Он вышел. Она не шелохнулась. Но когда на дворе оборвался и затих стук тяпок (Сашеньки, Селиверстовны разинули, наверно, рты, глядя, как уносит ноги непрошеный кавалер), Варенька бросилась в темный угол палатки и изо всех сил затопала по земляному полу каблучками.
Глава четвертая
С виду город не похож на монастырь. Но десятки, сотни тысяч келий скрыты в его раздутом чреве, и множество жизней преображается и гаснет в вековечном городском послухе. И как монахи отбивали когда-то огнем и мечом вражеские нашествия, так город льет кипятком, смолою, варом с невидимых своих стен на головы супостатов. Прост и грозен монастырский устав: достигни цели. Так в городе: подчини дух свой началу, в которое веришь; и волю свою — ему же; и сердце твое пусть бьется не чаще и не реже положенного. Вот кладь, что ты должен сдвинуть с места; вот взвоз, на который тебе нужно поднять ее. Вези. Вези, поднимайся, достигай. Если ты упал под тяжестью клади, ты — плевел, нечисть, и тебя смоет по взвозу назад, в реку, и ты захлебнешься в половодье. Если же ты, в отчаянии, поведешь себе подобных на невидимую городскую стену, кипяток, смола, вар — твоя убогая участь. Поднимайся, достигай. Комнатенка в седьмом этаже — твоя келья, исполосованная рельсами и огнями площадь — твой собор, и труд твой — схима. Не отступай, упрямствуй, иди, иди!
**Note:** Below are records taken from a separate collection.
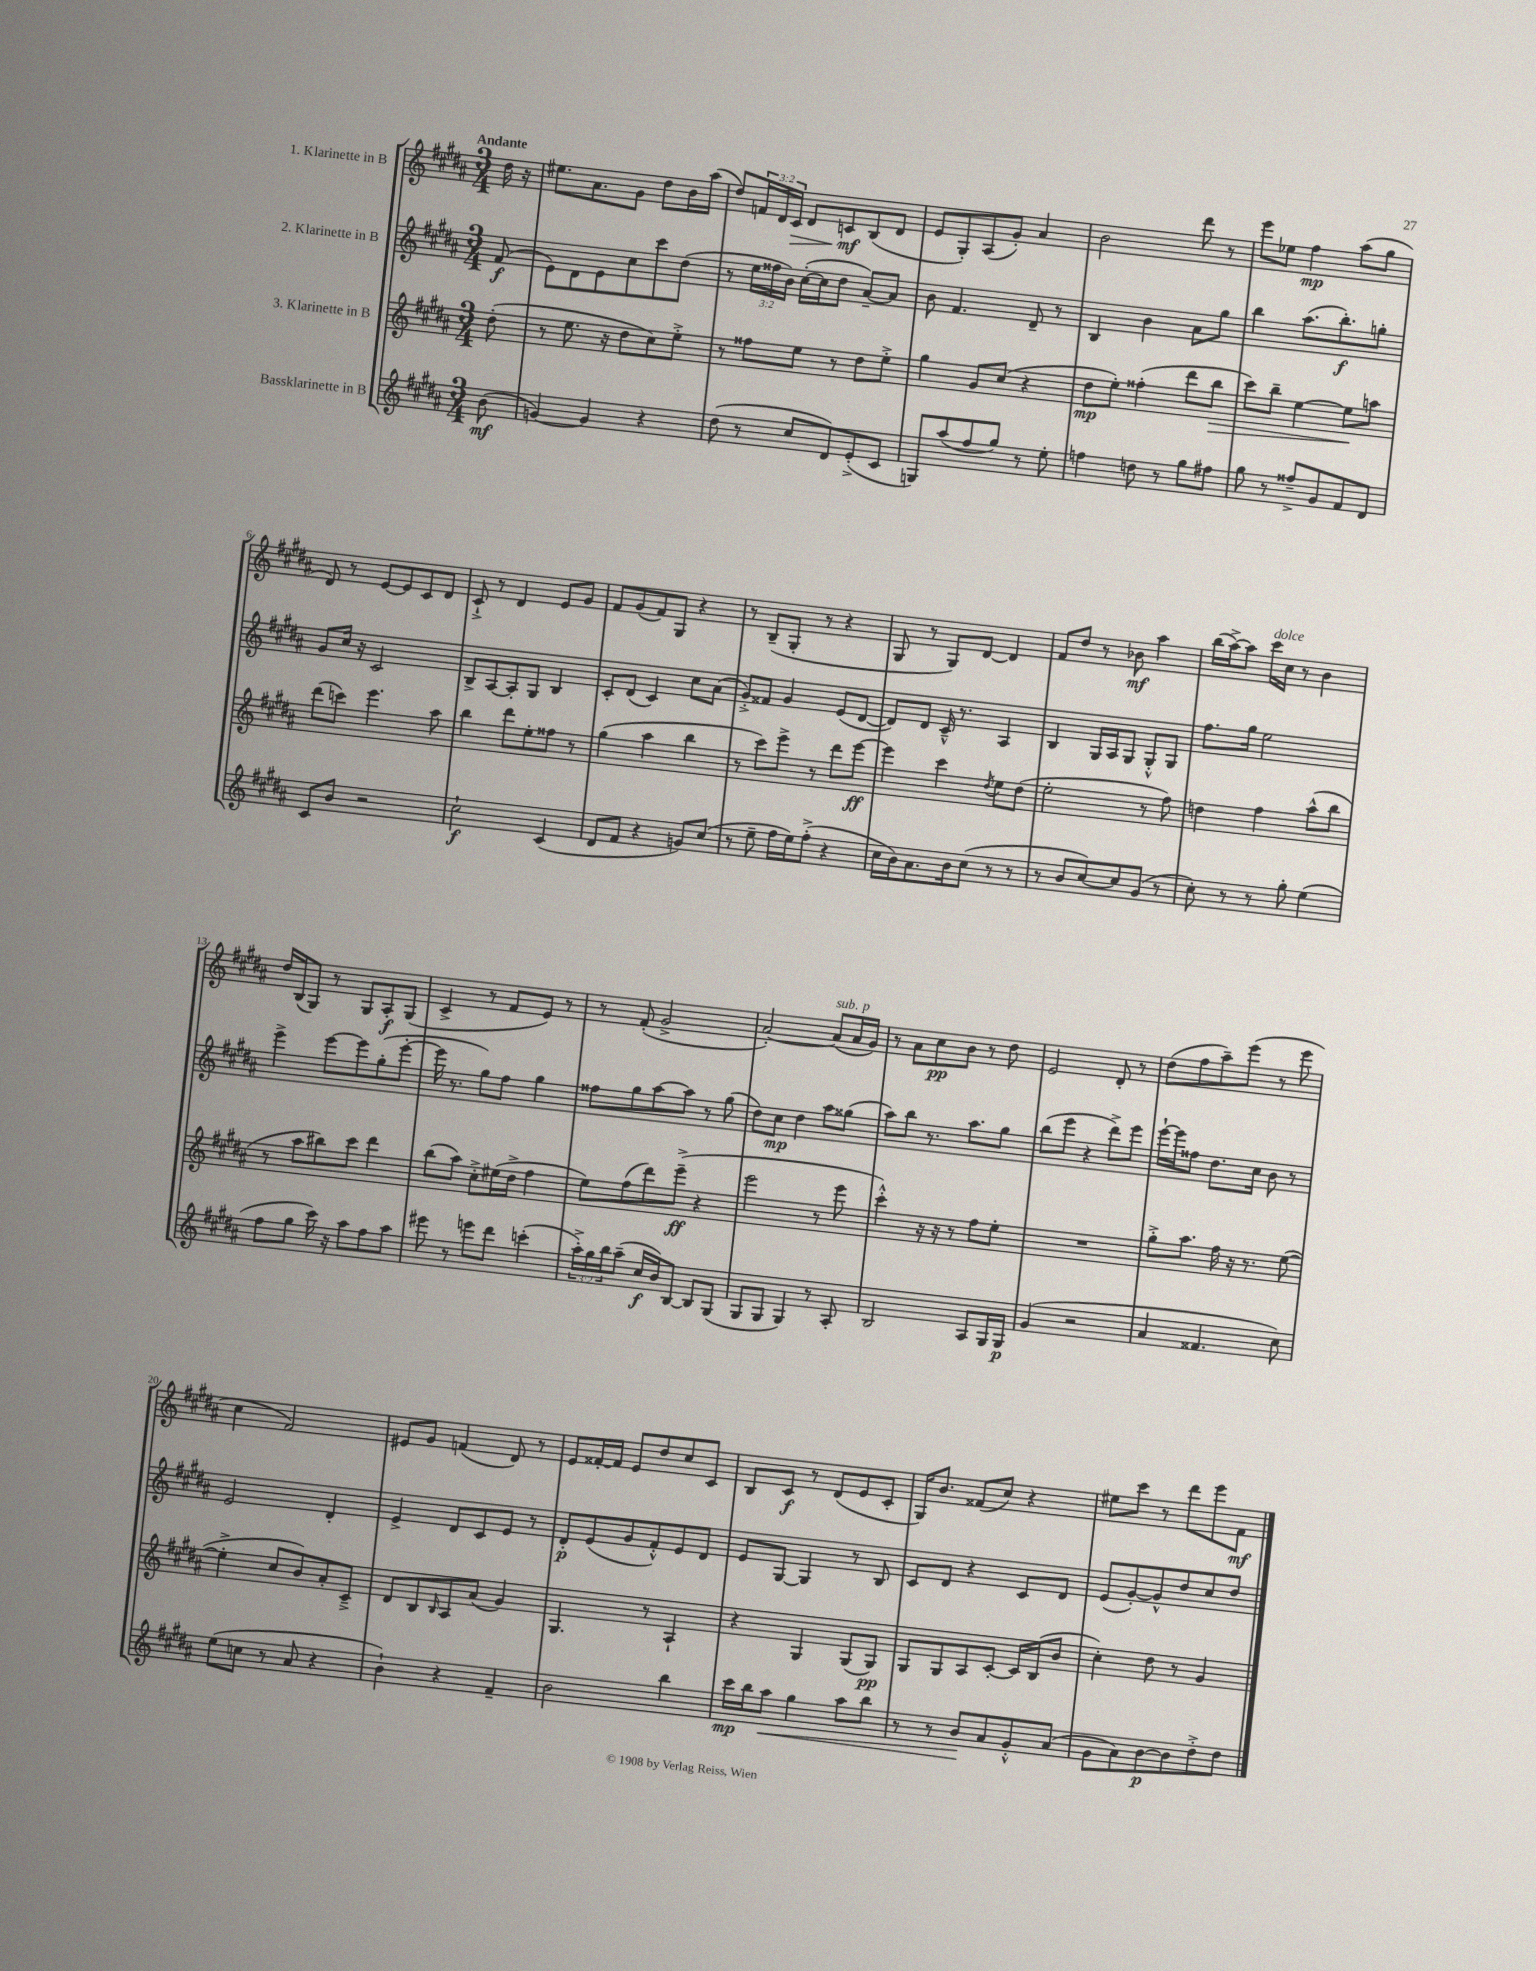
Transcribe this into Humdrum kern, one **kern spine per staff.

**kern	**dynam	**kern	**dynam	**kern	**dynam	**kern	**dynam
*part4	*part4	*part3	*part3	*part2	*part2	*part1	*part1
*staff4	*staff4	*staff3	*staff3	*staff2	*staff2	*staff1	*staff1
*I"Bassklarinette in B	*	*I"3. Klarinette in B	*	*I"2. Klarinette in B	*	*I"1. Klarinette in B	*
*clefG2	*	*clefG2	*	*clefG2	*	*clefG2	*
*k[f#c#g#d#a#]	*	*k[f#c#g#d#a#]	*	*k[f#c#g#d#a#]	*	*k[f#c#g#d#a#]	*
*M3/4	*	*M3/4	*	*M3/4	*	*M3/4	*
=	=	=	=	=	=	=	=
!	!	!	!	!	!	!LO:TX:a:B:t=Andante	!
(8b\	mf	(8dd#'\	.	(8f#/	f	16dd#\	.
.	.	.	.	.	.	16r	.
=1	=1	=1	=1	=1	=1	=1	=1
[4gn/)	.	8r	.	8e\L)	.	8.ee#X\L	.
.	.	8.ee\	.	8d#\	.	.	.
.	.	.	.	.	.	8.a#\	.
4g/]	.	.	.	8e\	.	.	.
.	.	16r	.	.	.	.	.
.	.	8dd#\L	.	8cc#\	.	8g#\J	.
4r	.	8cc#\)	.	8ccc#\	.	8dd#\L	.
.	.	8ee'^\J	.	(8dd#\J	.	16b\L	.
.	.	.	.	.	.	(16aa#\JJ	.
=2	=2	=2	=2	=2	=2	=2	=2
(8dd#\	.	8r	.	8r	.	8dd#/L)	.
8r	.	8ff##X\L	.	24ee\LL	.	24fn/L	.
.	.	.	.	24ff##X\	.	24d#/	.
!	!	!	!	!	!	!	!LO:HP:b
.	.	.	.	24b\JJ)	.	24c#/JJ	>
8cc#/L	.	8ee\J	.	([16cc#'\LL	.	8d#/L	.
.	.	.	.	16cc#\J]	.	.	.
8d#/)	.	8r	.	8dd#\J	.	8cn/	mf
(8e'^/	.	8dd#\L	.	[8a#~/L)	.	(8B/	]
8c#/J	.	8ee'^\J	.	8a#/J]	.	8d#/J	.
=3	=3	=3	=3	=3	=3	=3	=3
8Gn/L)	.	4gg#\	.	8b\	.	8e/L	.
(8aa#/	.	.	.	4.f#/	.	8G#'/)	.
8ff#/	.	8g#/L	.	.	.	(8A#/	.
8gg#/J)	.	(8cc#/J	.	.	.	8g#'/J)	.
8r	.	4r	.	8d#~/	.	4a#/	.
8ee'\	.	.	.	8r	.	.	.
=4	=4	=4	=4	=4	=4	=4	=4
4ffn\	.	8dd#\L	mp	4B/	.	2b\	.
.	.	8ee'\J)	.	.	.	.	.
8ddn\	.	(4ff##X'\	.	4b\	.	.	.
8r	.	.	.	.	.	.	.
8gg#\L	.	8ddd#\L	.	8a#\L	.	8ddd#\	.
!	!	!	!LO:HP:b	!	!	!	!
8ff#X\J	.	8bb\J	>	8gg#\J	.	8r	.
=5	=5	=5	=5	=5	=5	=5	=5
8gg#\	.	8ccc#\L)	.	4bb\	.	8eee\L	.
8r	.	8bb~\J	.	.	.	8ee-X\J	.
8ff##X~^/L	.	[4ee\	.	(8.aa#\L	.	4ff#\	mp
8g#/	.	.	.	.	.	.	.
.	.	.	.	8.bb'\)	f	.	.
8f#/	.	8ee\L]	.	.	.	(8aa#\L	.
8d#/J	.	8aan\J	]	8ggn'\J	.	8gg#\J	.
!!LO:LB:g=z
=6	=6	=6	=6	=6	=6	=6	=6
8c#/L	.	(8ddd#\L	.	8g#/L	.	8d#/)	.
8b/J	.	8cccn\J)	.	16cc#/Jk	.	8r	.
.	.	.	.	16r	.	.	.
2r	.	4.eee\	.	2c#/	.	[8e/L	.
.	.	.	.	.	.	8e/]	.
.	.	.	.	.	.	8c#/	.
.	.	8aa#\	.	.	.	8d#/J	.
=7	=7	=7	=7	=7	=7	=7	=7
2cc#`\	f	4bb\	.	8B^/L	.	8c#`^/	.
.	.	.	.	[8A#/	.	8r	.
.	.	8ddd#\L	.	8A#'/]	.	4d#/	.
.	.	8ee'\	.	8G#/J	.	.	.
(4c#/	.	8ff##X\J	.	4B/	.	8e/L	.
.	.	8r	.	.	.	8g#/J	.
=8	=8	=8	=8	=8	=8	=8	=8
8d#/L	.	(4gg#\	.	8c#'/L	.	8f#/L	.
8f#/J	.	.	.	(8d#/J	.	(8g#/	.
4r	.	4aa#\	.	4c#/)	.	8f#/)	.
.	.	.	.	.	.	8G#/J	.
8gn/L)	.	4bb\	.	8cc#\L	.	4r	.
(8cc#/J	.	.	.	(8a#\J	.	.	.
=9	=9	=9	=9	=9	=9	=9	=9
8r	.	8r	.	8g#'^/L)	.	8r	.
8ee~\	.	8ccc#\L)	.	8f##X/J	.	(8B~/L	.
16ff#\LL	.	8eee^\J	.	4g#/	.	8G#'/J	.
16ee\J)	.	.	.	.	.	.	.
(8ff#'^\J	.	8r	.	.	.	8r	.
4r	.	8ddd#\L	.	(8e/L	.	4r	.
.	.	[8eee\J	ff	[8d#/J	.	.	.
=10	=10	=10	=10	=10	=10	=10	=10
16cc#\LL	.	4eee\]	.	8d#/L])	.	8G#/	.
16b\J)	.	.	.	.	.	.	.
8.a#\	.	.	.	8d#/J	.	8r	.
.	.	4ccc#\	.	16c#~^^/	.	8G#/L)	.
16b\k	.	.	.	8.r	.	.	.
(8cc#\J	.	.	.	.	.	[8d#/J	.
.	.	8qdd#/	.	.	.	.	.
8r	.	8ee\L	.	4A#/	.	4d#/]	.
8r	.	(8dd#\J	.	.	.	.	.
=11	=11	=11	=11	=11	=11	=11	=11
8r	.	2ee'\	.	4B/	.	8f#/L	.
8b/L	.	.	.	.	.	8dd#/J	.
[8cc#/)	.	.	.	16G#/LL	.	8r	.
.	.	.	.	16A#/J	.	.	.
8cc#/]	.	.	.	8G#/J	.	8b-X\	mf
(8g#/J	.	8r	.	8G#'^^/L	.	4aa#\	.
8r	.	8ff#\)	.	8G#/J	.	.	.
=12	=12	=12	=12	=12	=12	=12	=12
8cc#'\)	.	4ddn\	.	8.ff#\L	.	(16bb\LL	.
.	.	.	.	.	.	[16aa#^\J)	.
8r	.	.	.	.	.	8aa#\J]	.
.	.	.	.	16gg#\Jk	.	.	.
!	!	!	!	!	!	!LO:TX:a:i:t=dolce	!
8r	.	4ff#\	.	2ee\	.	16ccc#\LL	.
.	.	.	.	.	.	16cc#\JJ	.
8gg#'\	.	.	.	.	.	8r	.
(4ee\	.	(8aa#^^\L	.	.	.	4b\	.
.	.	8bb\J	.	.	.	.	.
!!LO:LB:g=z
=13	=13	=13	=13	=13	=13	=13	=13
8ff#\L	.	8r	.	4eee^\	.	16dd#/LL	.
.	.	.	.	.	.	(16B/J	.
8gg#\J	.	8aa#\L	.	.	.	8G#/J)	.
16ccc#\)	.	8bb#X\)	.	[8eee\L	.	8r	.
16r	.	.	.	.	.	.	.
8aa#\L	.	8ccc#\J	.	8eee\]	.	8G#/L	.
8ff#\	.	4ddd#\	.	(8gg#'\	.	8A#'/	f
8aa#\J	.	.	.	[8eee'\J	.	(8G#/J	.
=14	=14	=14	=14	=14	=14	=14	=14
8eee#X\	.	(8bb\L	.	16eee\]	.	4c#^/	.
.	.	.	.	8.r	.	.	.
8r	.	8aa#\J)	.	.	.	.	.
8eeen\L	.	8cc#'^\L	.	8gg#\L)	.	8r	.
8ddd#\J	.	(16ee#X\L	.	8ff#\J	.	8f#/L	.
.	.	16dd#^\JJ	.	.	.	.	.
(4cccn'\	.	4ff#\	.	4gg#\	.	8e/J)	.
.	.	.	.	.	.	8r	.
=15	=15	=15	=15	=15	=15	=15	=15
24aa#'^\LL)	.	8ee\L)	.	8ff##X\L	.	8r	.
24gg#\	.	.	.	.	.	.	.
24bb\J	.	.	.	.	.	.	.
(8aa#~\J	.	(8ff#\	.	8gg#\	.	(8f#'/	.
16cc#/LL	f	8ddd#\)	.	[8aa#\	.	2g#^/	.
16b/J)	.	.	.	.	.	.	.
[8B/J	.	(8eee~^\J	ff	8aa#\J]	.	.	.
8B/L]	.	4r	.	8r	.	.	.
(8G#/J	.	.	.	(8gg#\	.	.	.
=16	=16	=16	=16	=16	=16	=16	=16
8G#/L	.	2eee\	.	8dd#\L)	.	[2a#'/)	.
8G#/J	.	.	.	8cc#\J	mp	.	.
4G#/)	.	.	.	4dd#\	.	.	.
!	!	!	!	!	!	!LO:TX:a:i:t=sub. p	!
8r	.	8r	.	8aa#\L	.	(8a#/L]	.
8A#'/	.	8eee\	.	(8gg##X\J	.	16a#/L	.
.	.	.	.	.	.	16g#/JJ)	.
=17	=17	=17	=17	=17	=17	=17	=17
2B/	.	4ccc#'^^\)	.	8aa#\L)	.	8r	.
.	.	.	.	8bb\J	.	8a#\L	.
.	.	16r	.	8.r	.	8cc#\	pp
.	.	16r	.	.	.	.	.
.	.	8r	.	.	.	8b\J	.
.	.	.	.	8.aa#\L	.	.	.
8A#/L	.	8ff#\L	.	.	.	8r	.
16G#/L	.	8ee'\J	.	8gg#\J	.	8dd#\	.
16G#/JJ	p	.	.	.	.	.	.
=18	=18	=18	=18	=18	=18	=18	=18
(4g#/	.	2.r	.	(8bb\L	.	2e/	.
.	.	.	.	8eee\J	.	.	.
2r	.	.	.	4r	.	.	.
.	.	.	.	8ddd#^\L)	.	8d#'/	.
.	.	.	.	8eee\J	.	8r	.
=19	=19	=19	=19	=19	=19	=19	=19
4a#/	.	8gg#'^\L	.	[16eee`\LL	.	(8dd#\L	.
.	.	.	.	16eee\J]	.	.	.
.	.	8.aa#\J	.	8ff##X\J	.	8ff#\	.
4.f##X/	.	.	.	8.dd#\L	.	8aa#~\)	.
.	.	16ff#\	.	.	.	.	.
.	.	16r	.	.	.	(8eee\J	.
.	.	8.r	.	16cc#\Jk	.	.	.
.	.	.	.	8b\	.	8r	.
8cc#\)	.	([8ee\	.	8r	.	8eee\	.
!!LO:LB:g=z
=20	=20	=20	=20	=20	=20	=20	=20
(8ee\L	.	4ee'^\]	.	2e/	.	4cc#\	.
8ccn\J	.	.	.	.	.	.	.
8r	.	8cc#/L	.	.	.	2f#/)	.
8a#/	.	8b/)	.	.	.	.	.
4r	.	8a#'/	.	4d#'/	.	.	.
.	.	8c#~^/J	.	.	.	.	.
=21	=21	=21	=21	=21	=21	=21	=21
4b`\)	.	8d#/L	.	4e^/	.	8e#X/L	.
.	.	8B/	.	.	.	8g#/J	.
.	.	16qqB/	.	.	.	.	.
4r	.	8A#/	.	8d#/L	.	(4fn/	.
.	.	(8a#/J	.	8c#/	.	.	.
4f#~/	.	4g#/)	.	8e/J	.	8d#/)	.
.	.	.	.	8r	.	8r	.
=22	=22	=22	=22	=22	=22	=22	=22
2b\	.	4.G#/	.	8d#'/L	p	8e/L	.
.	.	.	.	(8e/	.	[16f##X'/L	.
.	.	.	.	.	.	16f##/JJ]	.
.	.	.	.	8g#/	.	8e/L	.
.	.	8r	.	8f#'^^/)	.	8dd#/	.
4bb\	.	4A#`/	.	8e/	.	8cc#/	.
.	.	.	.	8d#/J	.	8c#/J	.
=23	=23	=23	=23	=23	=23	=23	=23
16ccc#\LL	mp	4r	.	8e/L	.	8B/L	.
16bb\J	.	.	.	.	.	.	.
!	!LO:HP:b	!	!	!	!	!	!
8aa#\J	<	.	.	[8G#/J	.	8c#/J	f
4gg#\	.	4G#/	.	4G#/]	.	8r	.
.	.	.	.	.	.	(8d#/L	.
8aa#\L	.	(8G#/L	.	8r	.	8e/	.
8bb\J	.	8G#/J)	pp	8B/	.	8c#'/J	.
=24	=24	=24	=24	=24	=24	=24	=24
8r	.	8G#/L	.	8c#/L	.	16G#/KL)	.
.	.	.	.	.	.	8.b/J	.
8r	.	8G#/	.	8d#/J	.	.	.
8b/L	.	8A#/	.	4r	.	(8f##X/L	.
8a#/	[	[8c#'/J	.	.	.	8cc#/J)	.
8g#'^^/	.	16c#/LL]	.	8c#/L	.	4r	.
.	.	(16B/J	.	.	.	.	.
(8a#/J	.	8b/J	.	8d#/J	.	.	.
=25	=25	=25	=25	=25	=25	=25	=25
8g#\L	.	4cc#'\)	.	(8e/L	.	8ee#X\L	.
8a#\)	.	.	.	[8g#'/)	.	8ccc#\J	.
[8b\	p	8dd#\	.	8g#^^/]	.	8r	.
8b\]	.	8r	.	8dd#/	.	8ddd#\L	.
8dd#'^\	.	4g#/	.	8cc#/	.	8eee\	.
8dd#\J	.	.	.	8dd#/J	.	8f#\J	mf
==	==	==	==	==	==	==	==
*-	*-	*-	*-	*-	*-	*-	*-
…В Дрездене Никита жил в квартире, которую снимали по уговору четверо студентов консерватории. Он входил в их число. Это была фабрика шума, безалаберное, ярмарочное производство звуков, позиционная война музыкальных инструментов с нервами и душами соседних жильцов. В квартире обитали только два рояля, скрипка и виолончель. Однако соседи были убеждены, что господа студенты дали у себя приют объединенной музыкантской команде всех саксонских полков и вдобавок, по меньшей мере, оркестру королевской оперы. По справедливости, фабрика отличалась не столько силой звуков, сколько их длительной, безжалостной методичностью. Но капля воды частым падением долбит камень. И стоило на одну минуту нарушить расписание занятий, установленное при участии домовладельца, как с трех сторон раздавался воинственный стук квартирантов в стены и пол. Несчастный, проживавший этажом ниже музыкантов, имел на такой случай особое било, сооруженное из старой швабры, обмотанной на конце суконочкой, чтобы предохранить от повреждения штукатурку потолка.